Et puis aussi en automne, quand l’herbe finit de se dessécher, qu’elle se recroqueville, quand les feuilles des arbres jaunissent et tombent, que les oreilles de la montagne commencent à écouter, alors il pousse un autre cri.

*

Sur les hauts de la rivière Qaylozï, qui prend sa source dans les Monts-Abakan*, se trouve une vaste étendue boisée du nom de Qazïrgan. Là, nous chassons. La dernière fois, à la saison de la chasse, j’ai visé un écureuil. Mon père bougea, partit plus loin, l’écureuil fila. Et puis à ce moment, j’ai entendu quelqu’un appeler une fois, appeler deux fois ; quand j’ai entendu pour la troisième fois : « Mikit, viens ici ! », j’ai répondu : « C’est bon, je viens ». Je me lève pour partir et il n’y a personne… Je me dirige vers mon père. Il me dit : « Qu’est-ce que tu viens faire ? » Je dis : « Je viens parce que j’ai cru que toi tu m’appelais ». En fait, c’était le Maître de la Montagne qui avait crié.

*

Un homme part à la chasse. Le soir, il parvient à une cahute quelque part. Il s’installe pour la nuit et se met à jouer du komouz*. Du profond du bois sort une jeune fille qui s’installe près du feu. Cette fameuse jeune fille écoute avec attention chants et contes. Plus tard, du même fourré, sortent deux hommes. Ils s’approchent et l’un d’eux réprimande vigoureusement la jeune fille : « Tu restes là à écouter des contes et mon étalon aux sabots blancs nous a échappé ! »

Le jour suivant le chasseur obtint un beau butin de chasse : il tua un cerf maral aux sabots blancs.

9. Orion

(conte qazaq)

D’après le récit de Siyirbay, Qazaq du Tarbagatay*, les Qazaqs appellent les trois étoiles de cette constellation qui se tiennent côte à côte, les Trois-Mouflons, et les trois autres, les Trois-Chasseurs ; quant à la septième, ils l’appellent la Balle-du-Fusil.

Au début, il n’y avait que les chasseurs sur la terre, ils ne laissaient aucune chance au gibier ni aux oiseaux.
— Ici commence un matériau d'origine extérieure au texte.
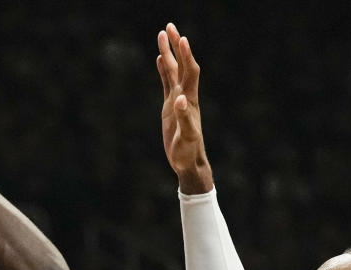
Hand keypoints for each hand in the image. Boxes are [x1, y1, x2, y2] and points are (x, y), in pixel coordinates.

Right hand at [157, 23, 212, 193]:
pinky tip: (160, 60)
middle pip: (182, 66)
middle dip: (176, 46)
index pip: (190, 72)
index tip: (182, 38)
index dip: (187, 56)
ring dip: (169, 54)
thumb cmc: (187, 152)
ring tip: (162, 35)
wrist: (188, 162)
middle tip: (169, 27)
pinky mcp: (170, 107)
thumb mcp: (186, 137)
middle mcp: (185, 96)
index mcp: (190, 100)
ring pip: (173, 72)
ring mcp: (177, 100)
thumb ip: (184, 118)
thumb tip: (179, 99)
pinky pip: (167, 83)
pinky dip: (164, 70)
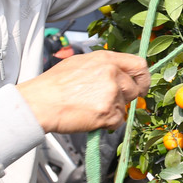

Les mouflons se plaignirent à Dieu de cela et lui les fit monter au ciel le long d’une corde. Mais les chasseurs montèrent aussi le long de cette corde. Ils furent maudits.

10. Les Pléiades

(conte qazaq)

On dit parmi le peuple : « Les Pléiades sont descendues sur terre, elles sont restées quarante jours sur terre. » A ce propos le récit suivant circule de bouche en bouche.

Pendant la période où les Pléiades sont descendues sur terre, c’est-à-dire à la fin de mai et durant le mois de juin, le sol a reverdi, l’herbe fraîche qui sert de nourriture au bétail a poussé vigoureusement et en abondance. C’est-à-dire que les Pléiades, après leur descente sur terre, se sont couchées sur le sol, elles se sont mises à attirer l’herbe vers le haut. Plus les Pléiades restaient couchées sur le sol, mieux ça valait pour le bétail. Cheval, chameau, vache, mouton, chèvre décidèrent d’empêcher les Pléiades de remonter au ciel, en les clouant à tour de rôle sous leurs sabots.